Bender writes "The guys who laid out the future of real-time graphics a while back have now dissected ATI's Radeon 9700 chip. Their analysis breaks down performance into multiple components--fill rate, occlusion detection, pixel shaders, vertex shaders, antialiasing--and tests each one synthetically before moving on to the usual application tests like SPECviewperf and UT 2003. You can see exactly how this chip advances the state of the art in graphics, piece by piece. Interesting stuff."

5 of 192 comments (clear)

  1. Occlusion detection... by zebs · · Score: 2, Funny

    occlusion detection? Is that used for detecting the occult?

    I can see how it might be usefull for games like Quake, Doom etc, but I'm not so sure about GTA etc

    Ok ok, its probably just a typo

  2. Just what we need by master_p · · Score: 2, Funny

    Yeap, I really need such a monster card to play UT2003 at 120 FPS...really...what, you don't believe me ? why ? just because my eye can't tell FPS after 60 ?

    The crossbar solution is very nice though as a memory interface. It has 19 GB/sec memory bandwidth. I would like to have that bandwidth in the main CPU though. An Athlon/Pentium 4 will smoke those cards with such a memory bandwidth.

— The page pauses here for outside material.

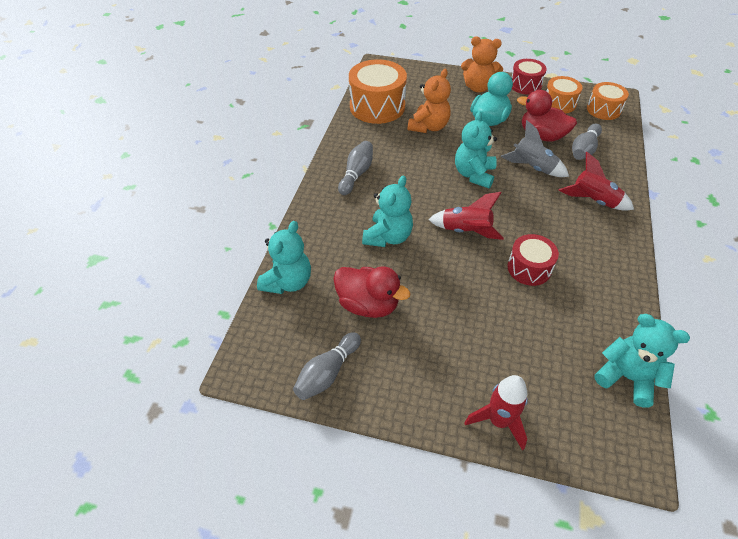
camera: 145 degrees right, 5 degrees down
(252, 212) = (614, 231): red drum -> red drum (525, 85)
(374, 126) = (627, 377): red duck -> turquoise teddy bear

  3. Re:Enthusiasm for procedural shaders by cooldev · · Score: 4, Funny

    Again, Pixar is notorious for this. ("We modelled the threads on the screws, even though you couldn't see them!")

    How else would the objects stay together? Magic? Sheesh.

  4. Mmmmmm.. dissection. by Fydo · · Score: 1, Funny

    Reminds of Biology class.

    Now those Radeon 9700's know what it feels like to be a frog.

    Ribbit.

  5. Analytically, not synthetically by vaxer · · Score: 3, Funny

    If you're putting pieces together and considering them as a whole, that's synthesis.

    If you're taking pieces apart and considering them separately, that's analysis.

    If you're explaining this on Slashdot, that's anal-retentiveness.